A empresa indiretamente beneficiada por emendas da oposição a projeto de privatização da Copasa

Sugestões ao texto final do projeto pode reduzir o rol de firmas aptas a participarem da compra da companhia mineira
A análise em segunda instância da privatização da Copasa encerrará o ano legislativo. Foto: ALMG

Duas das seis emendas apresentadas pela oposição ao projeto de privatização da Companhia de Saneamento de Minas Gerais (Copasa), que será votado nesta quarta-feira (17), podem restringir o número de empresas aptas a disputar a compra da estatal, mas mantêm entre as habilitadas a Aegea, que já manifestou publicamente interesse na aquisição de partes da companhia após a privatização.

As propostas foram apresentadas em plenário na terça-feira (16) e serão votadas junto com o texto principal do projeto nesta quarta-feira (17).

Uma das emendas estabelece que não poderão participar do processo de licitação agentes do mercado de investimentos e instituições financeiras que tenham negociado mais de 5% das ações da Copasa durante este ano.

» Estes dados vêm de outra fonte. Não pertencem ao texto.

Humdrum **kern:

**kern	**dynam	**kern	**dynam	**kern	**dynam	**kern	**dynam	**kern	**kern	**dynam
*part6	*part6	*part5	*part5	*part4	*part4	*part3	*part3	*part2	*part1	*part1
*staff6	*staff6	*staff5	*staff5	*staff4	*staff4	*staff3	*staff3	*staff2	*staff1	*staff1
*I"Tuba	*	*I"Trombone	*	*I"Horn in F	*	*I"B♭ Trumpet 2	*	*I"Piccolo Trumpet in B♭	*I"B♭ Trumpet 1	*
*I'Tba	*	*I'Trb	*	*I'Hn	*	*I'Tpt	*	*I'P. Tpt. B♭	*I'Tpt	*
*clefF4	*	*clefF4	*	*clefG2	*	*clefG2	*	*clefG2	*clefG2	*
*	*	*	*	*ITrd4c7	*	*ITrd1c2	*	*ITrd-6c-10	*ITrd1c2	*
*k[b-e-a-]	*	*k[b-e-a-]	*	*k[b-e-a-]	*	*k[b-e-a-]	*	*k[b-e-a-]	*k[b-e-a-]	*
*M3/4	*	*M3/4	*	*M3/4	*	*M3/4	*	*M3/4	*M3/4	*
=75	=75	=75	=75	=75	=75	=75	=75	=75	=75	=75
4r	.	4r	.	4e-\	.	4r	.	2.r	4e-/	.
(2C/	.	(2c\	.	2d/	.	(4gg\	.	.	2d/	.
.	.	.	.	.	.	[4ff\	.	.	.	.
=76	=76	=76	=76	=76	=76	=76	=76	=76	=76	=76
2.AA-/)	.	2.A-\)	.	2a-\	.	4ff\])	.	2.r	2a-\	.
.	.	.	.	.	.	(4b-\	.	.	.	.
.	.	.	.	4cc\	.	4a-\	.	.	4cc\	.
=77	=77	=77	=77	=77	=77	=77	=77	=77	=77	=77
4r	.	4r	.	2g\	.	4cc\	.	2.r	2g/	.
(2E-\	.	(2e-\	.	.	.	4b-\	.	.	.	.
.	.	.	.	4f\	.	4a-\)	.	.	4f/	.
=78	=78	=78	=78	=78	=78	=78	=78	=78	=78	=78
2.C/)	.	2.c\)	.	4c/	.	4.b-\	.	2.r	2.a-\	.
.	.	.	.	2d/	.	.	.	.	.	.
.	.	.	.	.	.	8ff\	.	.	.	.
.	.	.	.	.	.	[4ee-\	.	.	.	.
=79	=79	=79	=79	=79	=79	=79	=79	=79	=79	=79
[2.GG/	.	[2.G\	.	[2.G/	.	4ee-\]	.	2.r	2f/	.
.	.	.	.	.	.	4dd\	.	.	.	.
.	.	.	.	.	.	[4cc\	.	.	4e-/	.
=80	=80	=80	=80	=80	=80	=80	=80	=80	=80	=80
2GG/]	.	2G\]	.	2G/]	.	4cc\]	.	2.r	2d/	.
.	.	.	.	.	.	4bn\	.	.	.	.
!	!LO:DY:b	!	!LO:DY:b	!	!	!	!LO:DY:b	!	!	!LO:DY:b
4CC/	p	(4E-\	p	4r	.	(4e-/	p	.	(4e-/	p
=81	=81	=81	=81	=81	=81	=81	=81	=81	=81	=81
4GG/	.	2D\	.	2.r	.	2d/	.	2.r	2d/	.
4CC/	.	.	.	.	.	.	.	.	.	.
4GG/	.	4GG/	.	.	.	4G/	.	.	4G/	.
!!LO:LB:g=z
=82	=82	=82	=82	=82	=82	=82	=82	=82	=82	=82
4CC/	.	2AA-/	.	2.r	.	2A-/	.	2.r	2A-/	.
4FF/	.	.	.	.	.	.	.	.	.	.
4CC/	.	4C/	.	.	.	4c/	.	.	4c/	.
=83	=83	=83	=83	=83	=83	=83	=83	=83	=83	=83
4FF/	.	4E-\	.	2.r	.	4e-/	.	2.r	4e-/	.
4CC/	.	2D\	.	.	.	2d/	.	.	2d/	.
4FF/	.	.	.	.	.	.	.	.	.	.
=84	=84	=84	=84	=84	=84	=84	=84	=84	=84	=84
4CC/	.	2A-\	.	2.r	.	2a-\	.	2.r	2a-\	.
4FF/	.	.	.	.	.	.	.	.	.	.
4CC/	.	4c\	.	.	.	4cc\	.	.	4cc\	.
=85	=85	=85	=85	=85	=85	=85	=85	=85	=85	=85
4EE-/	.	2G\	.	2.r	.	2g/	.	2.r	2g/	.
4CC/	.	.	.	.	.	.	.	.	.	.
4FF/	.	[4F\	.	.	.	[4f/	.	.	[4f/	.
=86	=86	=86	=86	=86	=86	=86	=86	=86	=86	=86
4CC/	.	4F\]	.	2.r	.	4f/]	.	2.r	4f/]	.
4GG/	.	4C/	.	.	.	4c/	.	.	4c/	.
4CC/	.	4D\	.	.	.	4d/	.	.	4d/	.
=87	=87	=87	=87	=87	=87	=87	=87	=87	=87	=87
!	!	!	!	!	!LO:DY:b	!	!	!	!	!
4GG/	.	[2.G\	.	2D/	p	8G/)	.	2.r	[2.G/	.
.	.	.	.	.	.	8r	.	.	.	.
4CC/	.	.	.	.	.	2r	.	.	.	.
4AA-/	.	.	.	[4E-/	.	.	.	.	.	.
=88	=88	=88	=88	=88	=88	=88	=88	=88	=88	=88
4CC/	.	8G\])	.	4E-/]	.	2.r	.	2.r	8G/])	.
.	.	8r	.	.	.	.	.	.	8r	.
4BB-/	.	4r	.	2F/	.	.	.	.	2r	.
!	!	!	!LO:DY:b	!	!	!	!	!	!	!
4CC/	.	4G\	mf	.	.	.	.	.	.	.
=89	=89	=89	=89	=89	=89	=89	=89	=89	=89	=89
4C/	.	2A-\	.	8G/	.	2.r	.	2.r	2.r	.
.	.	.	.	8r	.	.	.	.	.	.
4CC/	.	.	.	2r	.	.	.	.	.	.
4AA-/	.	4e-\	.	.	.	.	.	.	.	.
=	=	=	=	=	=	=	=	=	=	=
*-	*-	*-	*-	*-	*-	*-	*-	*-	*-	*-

O dispositivo, na prática, poderia excluir empresas que realizaram operações de compra e venda das ações em movimentos separados que, somados, ultrapassem o percentual estabelecido. É o caso da Perfin.

A segunda emenda propõe vetar a participação de empresas que contem em seus quadros ex-empregados da Copasa. O texto, no entanto, não define prazo para a restrição. Caso o impedimento seja indefinido, a medida atingiria empresas como a Águas do Brasil, que tem entre seus diretores Carlos Eduardo Tavares de Castro, ex-presidente da Copasa.

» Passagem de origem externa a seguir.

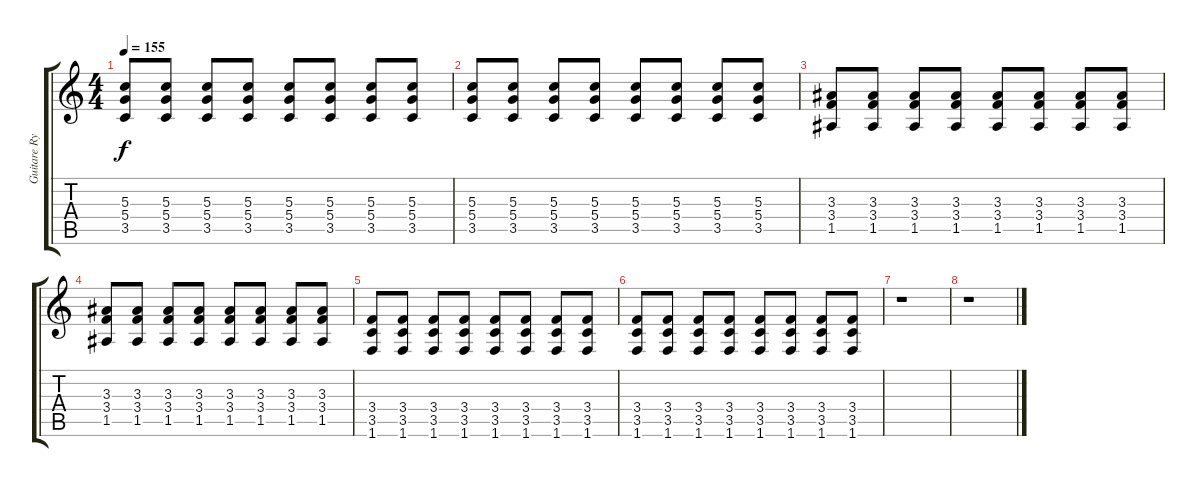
\track ("Guitare Rythmique" "Guitare Ry") {instrument overdrivenguitar}
\staff {score tabs}
\tuning (E4 B3 G3 D3 A2 E2) {hide}
\ts (4 4)
\tempo 155
\clef g2
\ks c
(5.3 5.4 3.5).8{dy f} (5.3 5.4 3.5).8 (5.3 5.4 3.5).8 (5.3 5.4 3.5).8 (5.3 5.4 3.5).8 (5.3 5.4 3.5).8 (5.3 5.4 3.5).8 (5.3 5.4 3.5).8 |
(5.3 5.4 3.5).8 (5.3 5.4 3.5).8 (5.3 5.4 3.5).8 (5.3 5.4 3.5).8 (5.3 5.4 3.5).8 (5.3 5.4 3.5).8 (5.3 5.4 3.5).8 (5.3 5.4 3.5).8 |
(3.3 3.4 1.5).8 (3.3 3.4 1.5).8 (3.3 3.4 1.5).8 (3.3 3.4 1.5).8 (3.3 3.4 1.5).8 (3.3 3.4 1.5).8 (3.3 3.4 1.5).8 (3.3 3.4 1.5).8 |
(3.3 3.4 1.5).8 (3.3 3.4 1.5).8 (3.3 3.4 1.5).8 (3.3 3.4 1.5).8 (3.3 3.4 1.5).8 (3.3 3.4 1.5).8 (3.3 3.4 1.5).8 (3.3 3.4 1.5).8 |
(3.4 3.5 1.6).8 (3.4 3.5 1.6).8 (3.4 3.5 1.6).8 (3.4 3.5 1.6).8 (3.4 3.5 1.6).8 (3.4 3.5 1.6).8 (3.4 3.5 1.6).8 (3.4 3.5 1.6).8 |
(3.4 3.5 1.6).8 (3.4 3.5 1.6).8 (3.4 3.5 1.6).8 (3.4 3.5 1.6).8 (3.4 3.5 1.6).8 (3.4 3.5 1.6).8 (3.4 3.5 1.6).8 (3.4 3.5 1.6).8 |
r.1 |
r.1
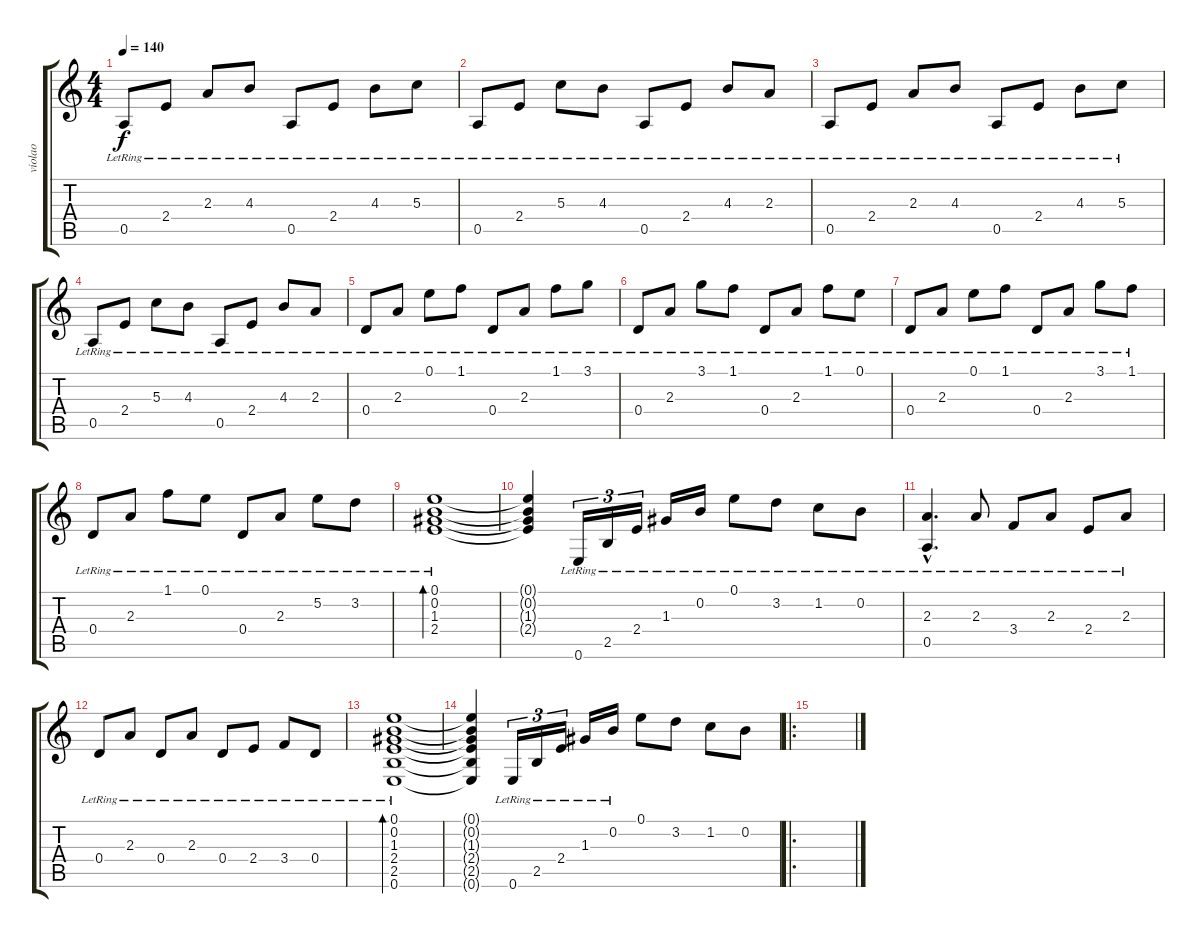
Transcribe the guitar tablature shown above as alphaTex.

\track ("violao" "violao") {instrument acousticguitarsteel}
\staff {score tabs}
\tuning (E4 B3 G3 D3 A2 E2) {hide}
\ts (4 4)
\tempo 140
\clef g2
\ks c
0.5{lr}.8{dy f instrument acousticguitarsteel} 2.4{lr}.8 2.3{lr}.8 4.3{lr}.8 0.5{lr}.8 2.4{lr}.8 4.3{lr}.8 5.3{lr}.8 |
0.5{lr}.8 2.4{lr}.8 5.3{lr}.8 4.3{lr}.8 0.5{lr}.8 2.4{lr}.8 4.3{lr}.8 2.3{lr}.8 |
0.5{lr}.8 2.4{lr}.8 2.3{lr}.8 4.3{lr}.8 0.5{lr}.8 2.4{lr}.8 4.3{lr}.8 5.3{lr}.8 |
0.5{lr}.8 2.4{lr}.8 5.3{lr}.8 4.3{lr}.8 0.5{lr}.8 2.4{lr}.8 4.3{lr}.8 2.3{lr}.8 |
0.4{lr}.8 2.3{lr}.8 0.1{lr}.8 1.1{lr}.8 0.4{lr}.8 2.3{lr}.8 1.1{lr}.8 3.1{lr}.8 |
0.4{lr}.8 2.3{lr}.8 3.1{lr}.8 1.1{lr}.8 0.4{lr}.8 2.3{lr}.8 1.1{lr}.8 0.1{lr}.8 |
0.4{lr}.8 2.3{lr}.8 0.1{lr}.8 1.1{lr}.8 0.4{lr}.8 2.3{lr}.8 3.1{lr}.8 1.1{lr}.8 |
0.4{lr}.8 2.3{lr}.8 1.1{lr}.8 0.1{lr}.8 0.4{lr}.8 2.3{lr}.8 5.2{lr}.8 3.2{lr}.8 |
(0.1{lr} 0.2 1.3 2.4).1{bd 60} |
(0.1{t} 0.2{t} 1.3{t} 2.4{t}).4 0.6{lr}.16{tu (3 2)} 2.5{lr}.16{tu (3 2)} 2.4{lr}.16{tu (3 2)} 1.3{lr}.16 0.2{lr}.16 0.1{lr}.8 3.2{lr}.8 1.2{lr}.8 0.2{lr}.8 |
(2.3{hac lr} 0.5{hac lr}).4{d} 2.3{lr}.8 3.4{lr}.8 2.3{lr}.8 2.4{lr}.8 2.3{lr}.8 |
0.4{lr}.8 2.3{lr}.8 0.4{lr}.8 2.3{lr}.8 0.4{lr}.8 2.4{lr}.8 3.4{lr}.8 0.4{lr}.8 |
(0.1{lr} 0.2{lr} 1.3{lr} 2.4{lr} 2.5{lr} 0.6{lr}).1{bd 120} |
(0.1{t} 0.2{t} 1.3{t} 2.4{t} 2.5{t} 0.6{t}).4 0.6{lr}.16{tu (3 2)} 2.5{lr}.16{tu (3 2)} 2.4{lr}.16{tu (3 2)} 1.3{lr}.16 0.2{lr}.16 0.1.8 3.2.8 1.2.8 0.2.8 |
\ro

O conjunto das restrições propostas pela oposição reduz o rol de competidores potenciais no processo de privatização, concentrando as possibilidades de aquisição em um grupo menor de empresas do setor de saneamento.

Além das duas emendas restritivas, a oposição apresentou outras quatro propostas. Três delas tratam da estabilidade dos servidores da Copasa após a privatização. Uma busca permitir que funcionários sejam incorporados aos municípios mediante acordo do estado com as prefeituras. Outra tenta ampliar a estabilidade de 18 para 60 meses. A terceira visa estender a garantia de estabilidade aos trabalhadores da Copanor, subsidiária da Copasa.

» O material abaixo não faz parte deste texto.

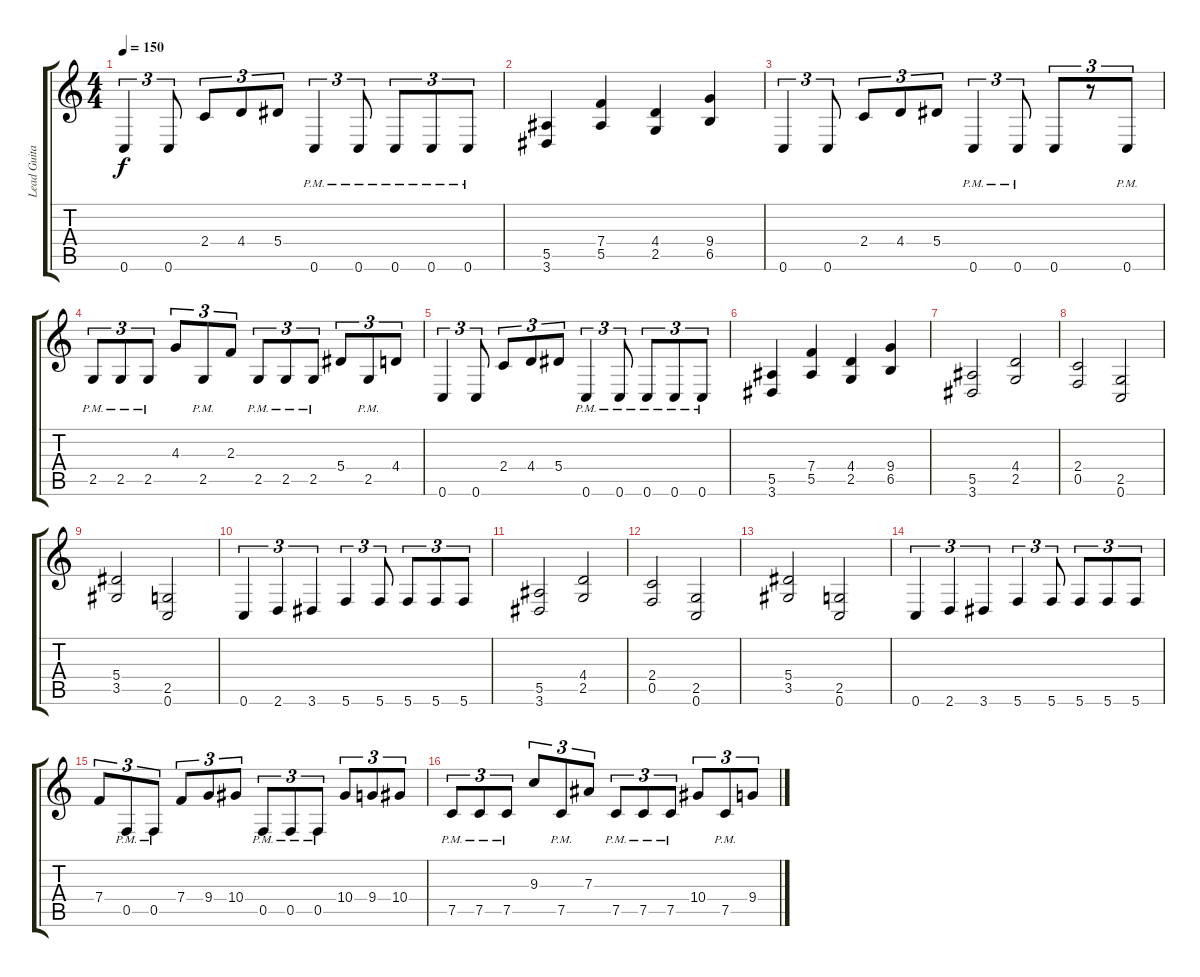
\track ("Lead Guitar" "Lead Guita") {instrument distortionguitar}
\staff {score tabs}
\tuning (C4 G3 Eb3 Bb2 F2 C2) {hide}
\ts (4 4)
\tempo 150
\clef g2
\ks c
0.6.4{tu (3 2) dy f} 0.6.8{tu (3 2)} 2.4.8{tu (3 2)} 4.4.8{tu (3 2)} 5.4.8{tu (3 2)} 0.6{pm}.4{tu (3 2)} 0.6{pm}.8{tu (3 2)} 0.6{pm}.8{tu (3 2)} 0.6{pm}.8{tu (3 2)} 0.6{pm}.8{tu (3 2)} |
(5.5 3.6).4 (7.4 5.5).4 (4.4 2.5).4 (9.4 6.5).4 |
0.6.4{tu (3 2)} 0.6.8{tu (3 2)} 2.4.8{tu (3 2)} 4.4.8{tu (3 2)} 5.4.8{tu (3 2)} 0.6{pm}.4{tu (3 2)} 0.6{pm}.8{tu (3 2)} 0.6.8{tu (3 2)} r.8{tu (3 2)} 0.6{pm}.8{tu (3 2)} |
2.5{pm}.8{tu (3 2)} 2.5{pm}.8{tu (3 2)} 2.5{pm}.8{tu (3 2)} 4.3.8{tu (3 2)} 2.5{pm}.8{tu (3 2)} 2.3.8{tu (3 2)} 2.5{pm}.8{tu (3 2)} 2.5{pm}.8{tu (3 2)} 2.5{pm}.8{tu (3 2)} 5.4.8{tu (3 2)} 2.5{pm}.8{tu (3 2)} 4.4.8{tu (3 2)} |
0.6.4{tu (3 2)} 0.6.8{tu (3 2)} 2.4.8{tu (3 2)} 4.4.8{tu (3 2)} 5.4.8{tu (3 2)} 0.6{pm}.4{tu (3 2)} 0.6{pm}.8{tu (3 2)} 0.6{pm}.8{tu (3 2)} 0.6{pm}.8{tu (3 2)} 0.6{pm}.8{tu (3 2)} |
(5.5 3.6).4 (7.4 5.5).4 (4.4 2.5).4 (9.4 6.5).4 |
(5.5 3.6).2 (4.4 2.5).2 |
(2.4 0.5).2 (2.5 0.6).2 |
(5.4 3.5).2 (2.5 0.6).2 |
0.6.4{tu (3 2)} 2.6.4{tu (3 2)} 3.6.4{tu (3 2)} 5.6.4{tu (3 2)} 5.6.8{tu (3 2)} 5.6.8{tu (3 2)} 5.6.8{tu (3 2)} 5.6.8{tu (3 2)} |
(5.5 3.6).2 (4.4 2.5).2 |
(2.4 0.5).2 (2.5 0.6).2 |
(5.4 3.5).2 (2.5 0.6).2 |
0.6.4{tu (3 2)} 2.6.4{tu (3 2)} 3.6.4{tu (3 2)} 5.6.4{tu (3 2)} 5.6.8{tu (3 2)} 5.6.8{tu (3 2)} 5.6.8{tu (3 2)} 5.6.8{tu (3 2)} |
7.4.8{tu (3 2)} 0.5{pm}.8{tu (3 2)} 0.5{pm}.8{tu (3 2)} 7.4.8{tu (3 2)} 9.4.8{tu (3 2)} 10.4.8{tu (3 2)} 0.5{pm}.8{tu (3 2)} 0.5{pm}.8{tu (3 2)} 0.5{pm}.8{tu (3 2)} 10.4.8{tu (3 2)} 9.4.8{tu (3 2)} 10.4.8{tu (3 2)} |
7.5{pm}.8{tu (3 2)} 7.5{pm}.8{tu (3 2)} 7.5{pm}.8{tu (3 2)} 9.3.8{tu (3 2)} 7.5{pm}.8{tu (3 2)} 7.3.8{tu (3 2)} 7.5{pm}.8{tu (3 2)} 7.5{pm}.8{tu (3 2)} 7.5{pm}.8{tu (3 2)} 10.4.8{tu (3 2)} 7.5{pm}.8{tu (3 2)} 9.4.8{tu (3 2)}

A sexta emenda propõe aumentar de 5% para 30% o percentual dos recursos obtidos com a privatização que serão destinados ao Fundo Estadual de Saneamento.

O projeto de privatização da Copasa é a prioridade do parlamento mineiro nesta reta final dos trabalhos legislativos. Para garantir que a votação aconteça, foram marcadas três reuniões ao longo do dia para debate do projeto.

Aliados do governador Romeu Zema (Novo) na Assembleia Legislativa de Minas Gerais (ALMG) estimam que será possível obter cerca de 52 votos na sessão que examinará, em segundo turno, o projeto de privatização da Copasa. O entendimento é que há margem para ampliar o resultado do primeiro turno, quando 50 parlamentares votaram pela venda de ações da empresa.

A análise em segunda instância da privatização da Copasa encerrará o ano legislativo. Os parlamentares só retornarão aos trabalhos no plenário em fevereiro de 2026. As etapas rumo à desestatização, no entanto, vão seguir durante janeiro, porque o Palácio Tiradentes quer concluir o processo até o início de abril, quando Zema deixará a chefia do Executivo estadual para cuidar formalmente da pré-candidatura à Presidência da República.

A fatia majoritária dos recursos obtidos com a negociação de títulos da Copasa será encaminhada ao financiamento de políticas públicas previstas pelo Programa de Pleno Pagamento das Dívidas dos Estados (Propag). A lei obriga o aporte de um percentual entre 0,5% e 2% dos débitos das unidades federativas em investimentos em áreas como infraestrutura e ensino profissionalizante.